**Task details**
Rewrite the listing below as a two-column CSV with the headers field and value. Give one row per labeled line, put each entry in its own quoted field with line breaks turned into spaces, and leave the pictures out.

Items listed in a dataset
┏━━
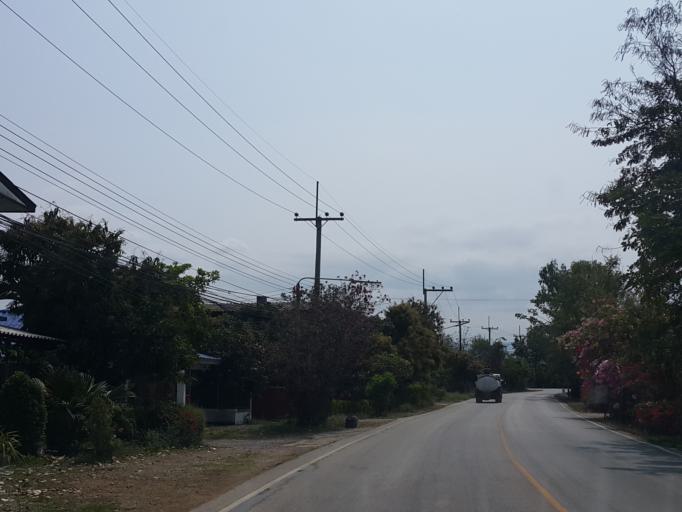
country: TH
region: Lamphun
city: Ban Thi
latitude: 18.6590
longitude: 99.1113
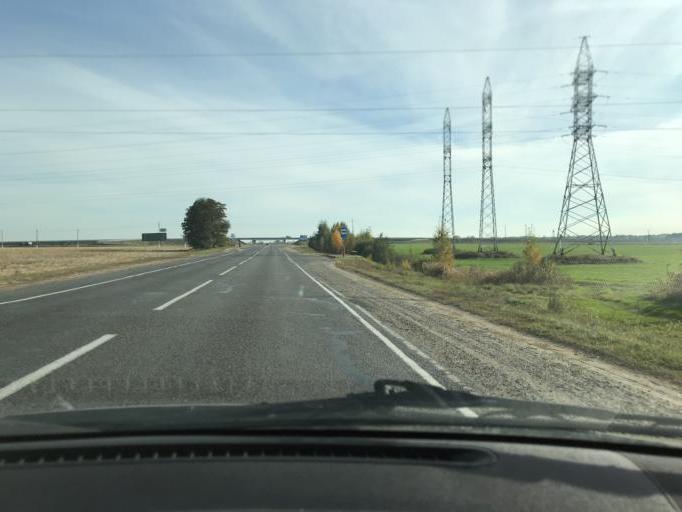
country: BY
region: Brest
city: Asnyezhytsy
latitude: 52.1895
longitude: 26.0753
┗━━
**Result**
field,value
"country:","TH"
"region:","Lamphun"
"city:","Ban Thi"
"latitude:","18.6590"
"longitude:","99.1113"
"country:","BY"
"region:","Brest"
"city:","Asnyezhytsy"
"latitude:","52.1895"
"longitude:","26.0753"